(Data items)
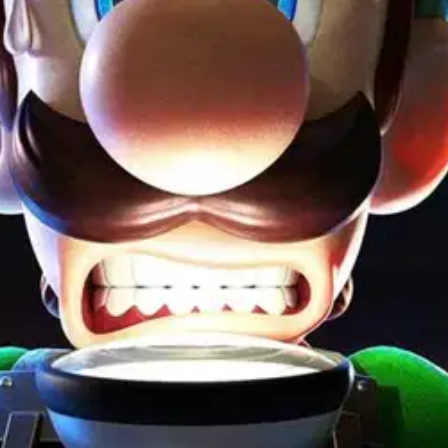
stin pakettiautomaattiin tai palvelupisteesee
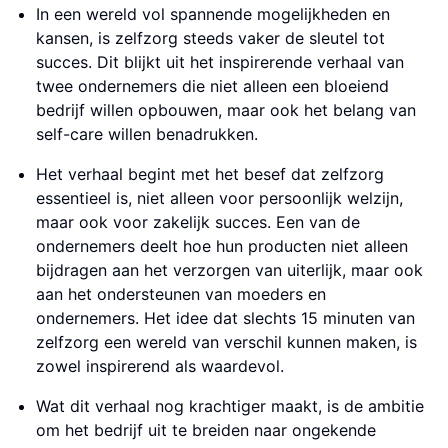
In een wereld vol spannende mogelijkheden en
kansen, is zelfzorg steeds vaker de sleutel tot
succes. Dit blijkt uit het inspirerende verhaal van
twee ondernemers die niet alleen een bloeiend
bedrijf willen opbouwen, maar ook het belang van
self-care willen benadrukken.
Het verhaal begint met het besef dat zelfzorg
essentieel is, niet alleen voor persoonlijk welzijn,
maar ook voor zakelijk succes. Een van de
ondernemers deelt hoe hun producten niet alleen
bijdragen aan het verzorgen van uiterlijk, maar ook
aan het ondersteunen van moeders en
ondernemers. Het idee dat slechts 15 minuten van
zelfzorg een wereld van verschil kunnen maken, is
zowel inspirerend als waardevol.
Wat dit verhaal nog krachtiger maakt, is de ambitie
om het bedrijf uit te breiden naar ongekende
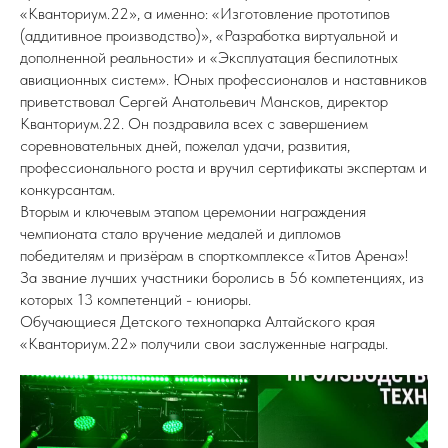
«Кванториум.22», а именно: «Изготовление прототипов
(аддитивное производство)», «Разработка виртуальной и
дополненной реальности» и «Эксплуатация беспилотных
авиационных систем». Юных профессионалов и наставников
приветствовал Сергей Анатольевич Мансков, директор
Кванториум.22. Он поздравила всех с завершением
соревновательных дней, пожелал удачи, развития,
профессионального роста и вручил сертификаты экспертам и
конкурсантам.
Вторым и ключевым этапом церемонии награждения
чемпионата стало вручение медалей и дипломов
победителям и призёрам в спорткомплексе «Титов Арена»!
За звание лучших участники боролись в 56 компетенциях, из
которых 13 компетенций - юниоры.
Обучающиеся Детского технопарка Алтайского края
«Кванториум.22» получили свои заслуженные награды.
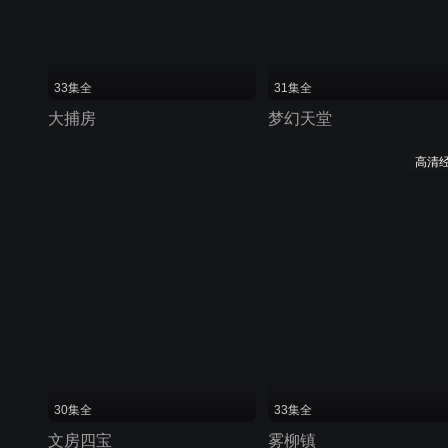
33集全
31集全
大捕房
梦幻天堂
高清
30集全
33集全
文房四宝
雾柳镇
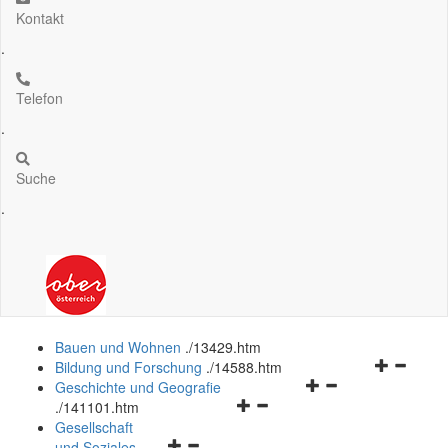
Kontakt
.
Telefon
.
Suche
.
Bauen und Wohnen
.
/13429.htm
Navigation
Bildung und Forschung
.
/14588.htm
Navigationsmenü
öffnen
Geschichte und Geografie
Navigationsmenü
öffnen
und
.
/141101.htm
öffnen
und
schließen
Gesellschaft
Navigationsmenü
und
schließen
und Soziales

What to produce: Go through the data above and copy each line in which "willen" appears.

Result for this task:
bedrijf willen opbouwen, maar ook het belang van
self-care willen benadrukken.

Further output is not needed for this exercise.